Please join us for Biomedical Data Science Grand Rounds with Matt Mahoney, PhD, Assistant Professor of Neurological Sciences, Robert Larner College of Medicine, UVM on Thursday, March 21 at 12:00 p.m. in Chilcott Auditorium (Geisel School of Medicine, Hanover Campus).

Talk title: “Network-based machine learning for overcoming the resolution barrier of classical genetic mapping”

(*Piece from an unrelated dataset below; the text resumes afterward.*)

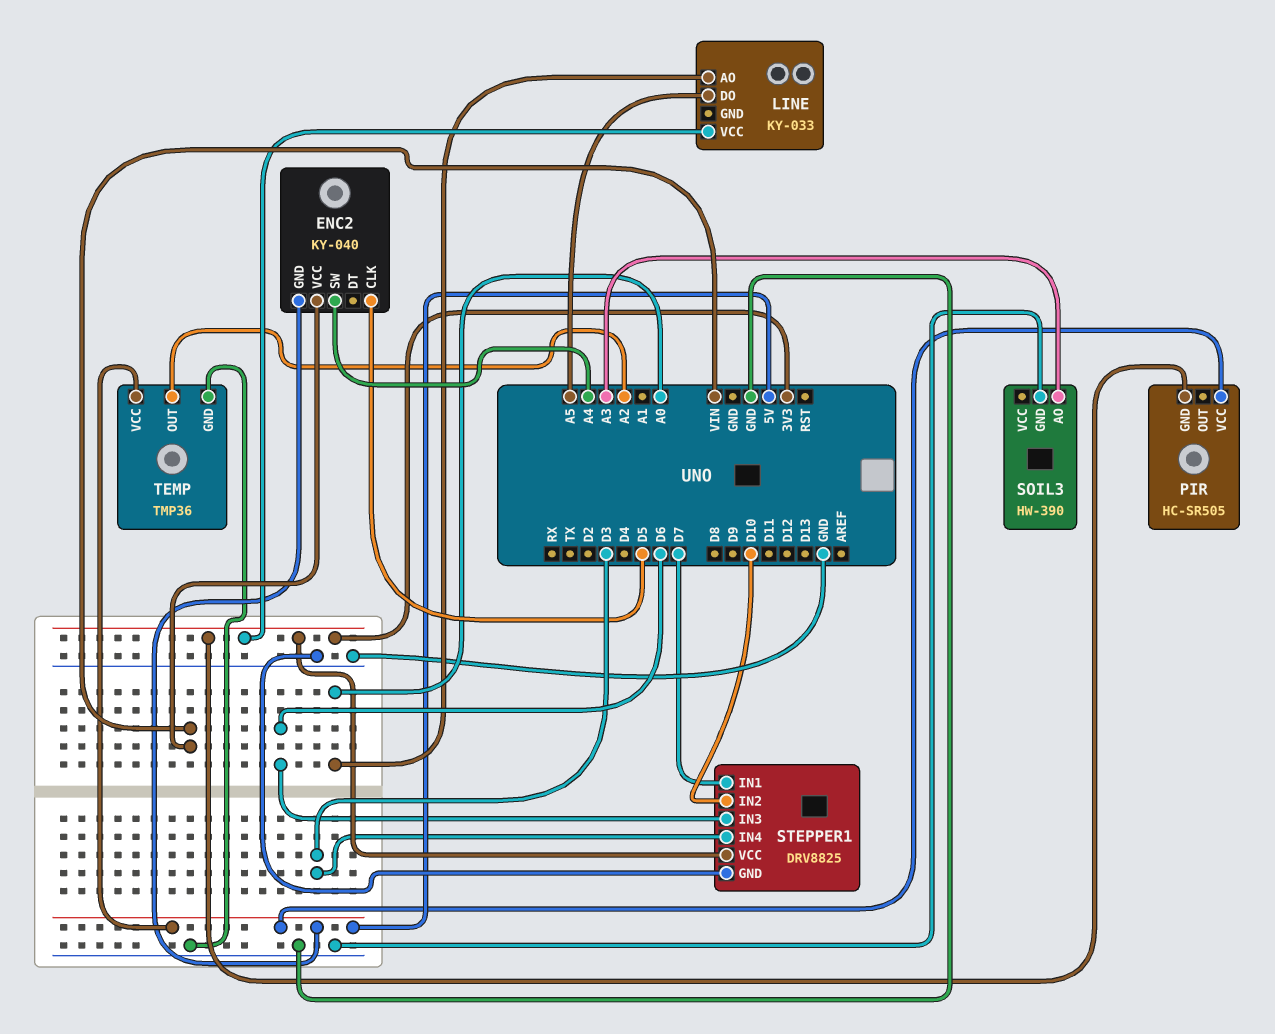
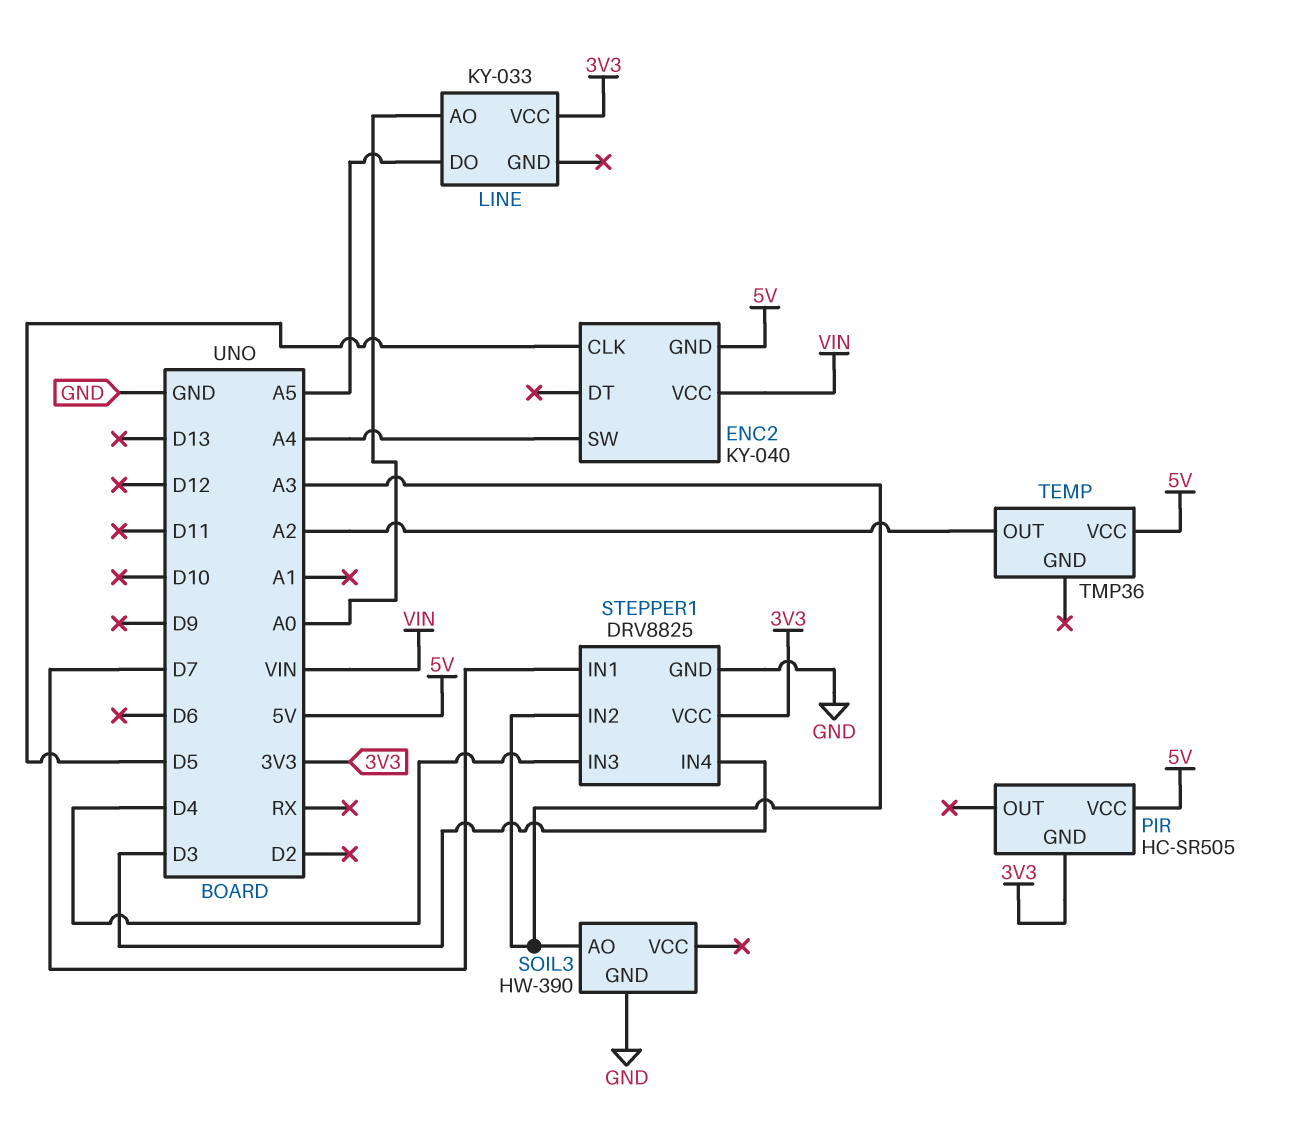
STEPPER1 pin IN2: D10 -> A3
STEPPER1 pin IN3: D6 -> D4
TEMP pin GND: GND -> none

Refreshments will be served on a first-come, first-served basis. 

Abstract

The goal of genetic mapping is to identify mutations that cause trait variation. Classical mapping methods, such as quantitative trait locus (QTL) mapping, are labor and resource intensive, and rarely followed through to a final causal mutation. This is because QTL mapping typically only identifies a large genomic locus containing tens to hundreds of candidate genes. Traditionally, choosing among these candidates requires either extensive further experimentation or ad hoc guesswork based on literature searches of candidate genes, which is error prone and strongly biased toward known biological functions. We have developed a novel machine learning framework to systematically nominate candidate genes based on functional genomic networks, which encode gene-gene interactions by rigorously integrating up-to-date genomic data with human curated functional annotations. We recently applied our strategy to a novel Alzheimer’s disease (AD) QTL for contextual fear learning, a behavioral trait related to cognitive function, in a novel genetically diverse mouse model of AD. This locus contained dozens of genes, and represents a typical use case for our strategy. The top-ranked gene in our model was Ythdf3, a virtually un-annotated gene, which has only recently been studied in relation to the translation of m6A-modified mRNAs in neurons and may be associated with neuro-regeneration. We hypothesize that Ythdf3 plays a role in the decline in learning seen in AD. The nomination of Ythdf3 would not have been made by traditional criteria, such as non-synonymous mutations, differential gene expression between alleles, or known biological function. Nevertheless, emerging data strongly implicate Ythdf3 in learning and memory, and demonstrate the power of our approach to nominate highly non-trivial candidates for biological follow up.

Biography

Matt Mahoney is a computational systems biologist specializing in neurological disease. His fundamental goal is to develop novel tools to model the genetic, molecular, and functional networks underlying complex neurological diseases. He received his doctoral training in mathematics at Dartmouth College, graduating in 2009. He then worked as a post-doctoral fellow with Dr. Michael Whitfield at the Geisel School of Medicine (2010-2013) studying the complex networks underlying gene expression, and later as a post-doctoral fellow with Dr. Rod Scott at the University of Vermont Larner College of Medicine (2012-2016), studying the functional networks of neuronal interactions in behaving animals. He is currently an Assistant Professor in the Department of Neurological Sciences with a secondary appointment in the Department of Computer Science at the University of Vermont. His research currently focuses on systems genetics, which uses network theory to identify genetic modifiers of disease phenotypes. He is currently funded by an R21 through the National Library of Medicine to develop novel network-based tools to predict modifier genes by integrating epistatic interaction networks with functional genomic networks.